Если бы он молчал, я тоже мог бы молчать. Действительно, я вполне мог бы сделать с небольшим отдыхом в этом приглушенном, испуганном кресле-качалке, прежде чем я поехал туда, куда бы ни было логовой Полем
Человек, который решил самоуничтожение, далека от мирских дел, и сесть и написать его волю, в тот момент, столь же абсурдным, как и завораживающие, так как вместе с человеком, целый Мир уничтожен; Последняя буква мгновенно сводится к пыли и вместе с ней все почтальи; И как дым, исчезает поместье, завещанное несуществующим потомство.
Я с удовольствием свидетелем высшего достижения памяти, которая является мастерским использованием, которую она делает из врожденных гармоний при сборе, чтобы свести подвешенные и блуждающие тональности прошлого.

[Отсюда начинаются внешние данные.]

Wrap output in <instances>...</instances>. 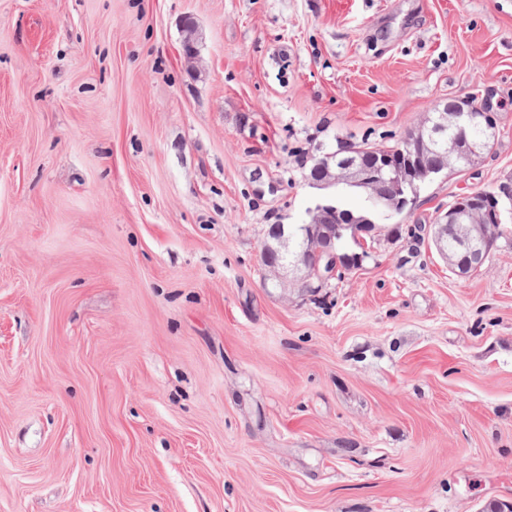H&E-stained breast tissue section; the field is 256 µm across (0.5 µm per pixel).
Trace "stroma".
<instances>
[{
    "instance_id": "1",
    "label": "stroma",
    "mask_w": 512,
    "mask_h": 512,
    "mask_svg": "<svg viewBox=\"0 0 512 512\" xmlns=\"http://www.w3.org/2000/svg\"><path fill=\"white\" fill-rule=\"evenodd\" d=\"M465 97L490 151L273 285L315 159ZM510 179L512 0H0V512L512 501V239L465 278L430 241ZM333 215H336V206H318L313 215V224H311L312 232L310 229L309 235L310 237L314 238L316 245L321 248L324 256L329 251L336 250V253H332L327 261L324 278H327L330 275H336L337 279H341L342 274L345 271H349L355 268V266L358 267L359 262H362L365 258L370 257V252L367 250V241L365 240L367 247L363 246V244L359 242L358 237L355 235L352 228L344 230L342 235L336 236V245L323 240L318 233L317 224H315V222L316 220L320 219H332ZM348 238H350L353 244L360 249V252H341L345 248ZM336 257L340 259V264ZM340 265L341 268L336 271V268H339ZM328 270L330 271L327 272ZM288 264H283L281 261L276 259H271L268 261L267 266L272 268V271L275 275H279L280 269H284ZM290 267L295 268L300 273V277L298 278V282L301 288H305L308 290L312 288V273H310L309 269V261L306 252L301 253L290 265H288V269Z\"/></svg>"
}]
</instances>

Я не читаю отзывы о себе с каким -либо особым стремлением или вниманием, если они не являются шедеврами остроумия и проницательности, и я никогда не перечитываю их.
Я думаю, что мой любимый факт о себе заключается в том, что меня никогда не встревожили трюм или желчь критика, и никогда раз ни разу не спрашивал и не просил рецензента за обзор.
Человек, надеющийся стать поэтом, должен иметь возможность думать о нескольких вещах за раз.